Estella smiled at him through the mirror, getting to work. "You've been with us a year, Alejandro. It's been wonderful having you. But I think we don't know each other that well, do we?"

"I feel like you're doing this with someone else's intentions," he said, and caught the amused smirk on Estella's face.

So he didn't share a lot about himself, kept most things quiet and didn't bother people with information about him. It probably drove his friends insane, not knowing the more hidden secrets he held. Still, it amused him to see how the others would try and pry the information out of him.

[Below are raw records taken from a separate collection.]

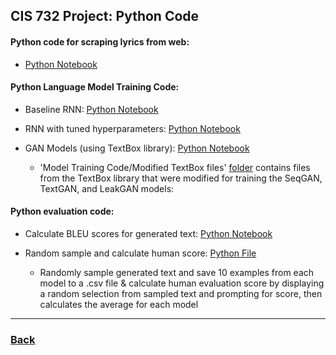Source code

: ## CIS 732 Project: Python Code

#### Python code for scraping lyrics from web: 
- <a href="https://github.com/zstrathe/zstrathe.github.io/blob/master/code/cis732/Python Code/Data Collection Code/WebScraping_SongLyrics.ipynb">Python Notebook</a>


#### Python Language Model Training Code:
- Baseline RNN: <a href="https://github.com/zstrathe/zstrathe.github.io/blob/master/code/cis732/Python Code/Model Training Code/Baseline_RNN.ipynb">Python Notebook</a>
	
- RNN with tuned hyperparameters: <a href="https://github.com/zstrathe/zstrathe.github.io/blob/master/code/cis732/Python Code/Model Training Code/RNN.ipynb">Python Notebook</a>
	
- GAN Models (using TextBox library): <a href="https://github.com/zstrathe/zstrathe.github.io/blob/master/code/cis732/Python Code/Model Training Code/GANs_with_Textbox_lib.ipynb">Python Notebook</a>
 	
	- 'Model Training Code/Modified TextBox files' <a href="https://github.com/zstrathe/zstrathe.github.io/tree/master/code/cis732/Python Code/Model Training Code/Modified TextBox files">folder</a> contains files from the TextBox library that were modified for training the SeqGAN, TextGAN, and LeakGAN models: 


#### Python evaluation code:
- Calculate BLEU scores for generated text: <a href="https://github.com/zstrathe/zstrathe.github.io/blob/master/code/cis732/Python Code/Text Sampling and Evaluation Code/bleu_evaluation.ipynb">Python Notebook</a>

- Random sample and calculate human score: <a href="https://github.com/zstrathe/zstrathe.github.io/blob/master/code/cis732/Python Code/Text Sampling and Evaluation Code/select_and_evaluate.py">Python File</a>
	- Randomly sample generated text and save 10 examples from each model to a .csv file & calculate human evaluation score by displaying a random selection from sampled text and prompting for score, then calculates the average for each model


---

<a href="/"><h3>Back</h3></a>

"Maybe just Isabel and Rosa's intentions. Though I am curious myself," she said as she cut at his hair. "You're a good guy, Alejandro. We're just curious. You could have a girlfriend nowadays and we wouldn't be any wiser, keepin' all your secrets to yourself."

"That's because they're secrets, Estie," he said, laughing when she slapped him upside the head. "I don't have a girlfriend, Estella. If that's what you're so curious about."

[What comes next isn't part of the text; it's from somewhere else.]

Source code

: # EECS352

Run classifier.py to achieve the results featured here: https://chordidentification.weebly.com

"That's good to know, sweetheart. Mila and Roberto want to see you happy. They say you've been savin' up for a small apartment?"

"Yeah," he said, nodding when she reached over for the shaver. "It's tiny and stupid but it's gonna be mine. I've already called the landlord, so until he sees my face, he's pleased for me to be renting it from him. I put on my special white accent too."

"Don't let him take more money from you when he finds out you aren't white."

Alex nodded. "Oh, I know how to talk my way around landlords, even racist ones."

"There sounds like a story hidden away in that,"

"Oh yes." he said, feeling amused at the excited tone to Estella's voice. Her fingers went through his hair as she cut it.

The two were quiet as Estella worked, listening to the music on the radio.

Alex was grateful to have the friends he had. He knew he was lucky, that the life he had had been given to him on a golden platter. He had lucked out completely. He just didn't know how to deal with it all. How easily he found himself in such a safe place, despite how easily people would discriminate against him.

People had already thrown slurs his way, threatened the cops on him so many times that he had lost count. He knew he had been privileged in the lifetime he had been born in, had lucked out there with the cops not called on him so many times. The times they had been, Patch had been one to turn up. She had just dismissed it, knowing how racist people worked.

But that didn't mean that there weren't racists in the police then. Alex hated how the whole system ran on racism. It pissed him off, and he didn't know how he could help. A part of him knew he couldn't help, not without rewriting history, and he couldn't do that, affect the timeline so intensely.

He had to hide away, bide his time. Try and live a quiet life even though everything made him just want to scream and burn everything down, to start it all over again.

"All done, sweetheart. My, the girls will be swooning after you,"

"My dear, Estella, not everything is about girls. Sometimes it's about bo-" Alex cut himself off. Sometimes it's about boys, had been on the tip of his tongue.